# Whats with all the silva's?



## Relavate (Dec 21, 2010)

Why is it there are so many in mma?


----------



## Toroian (Jan 3, 2009)

Because if your last name is silva you automatically become an ace fighter.


----------



## Life B Ez (Jan 23, 2010)

Rather common name in Brazil and there are quite a few Brazilian fighters. Or they might all be related and the family is just full of killers?


----------



## Curly (Aug 20, 2007)

I agree, it causes confusion. Until some of these Silvas retire the UFC should not let anymore in. 

_Disclaimer: Silvia is close to Silva, no more of them either. _


----------



## Rastaman (Feb 25, 2010)

It's like America's "Smith". 

It's funny, when I first started watching MMA my friend was showing me PRIDE dvds, and they were introducing some fighter with "Silva" in his name. I said "Wow, why are there so many 'Silva's' in this sport? It's like our "Smith"." Literally three seconds later, the commentator on the PRIDE dvd said something along the lines of "Yet another Silva...it really is like Brazil's "Smith", isn't it?"

crazy.


----------



## Rauno (Nov 20, 2009)

Like the others said, it's a common name.


----------



## oldfan (Mar 14, 2010)

Rastaman said:


> It's like America's "Smith".
> 
> It's funny, when I first started watching MMA my friend was showing me PRIDE dvds, and they were introducing some fighter with "Silva" in his name. I said "Wow, why are there so many 'Silva's' in this sport?

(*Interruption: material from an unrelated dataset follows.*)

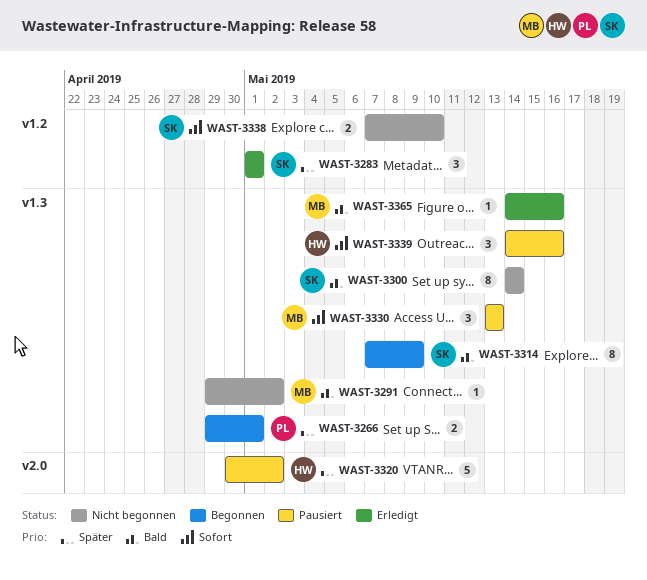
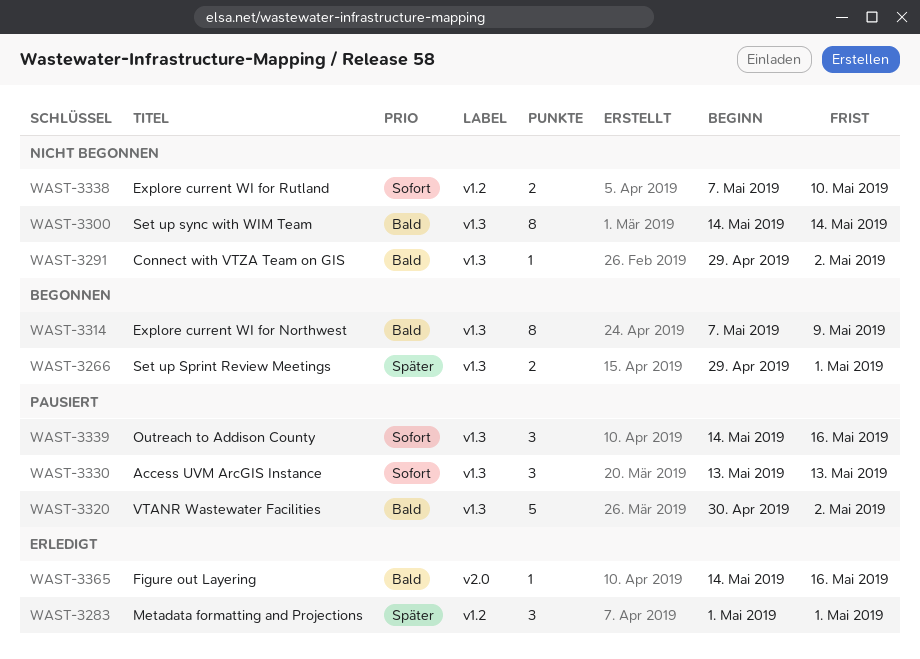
WAST-3320, priority: Später -> Bald
WAST-3320, label: v2.0 -> v1.3
WAST-3365, label: v1.3 -> v2.0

It's like our "Smith"." Literally three seconds later, the commentator on the PRIDE dvd said something along the lines of "Yet another Silva...it really is like Brazil's "Smith", isn't it?"
> 
> crazy.


I remember that:thumb02:

the funny thing is, how many smiths are there in MMA ?


----------



## Rastaman (Feb 25, 2010)

oldfan said:


> I remember that:thumb02:
> 
> the funny thing is, how many smiths are there in MMA ?


Scott Smith...
...

that's all I can think of at this drunken monent


----------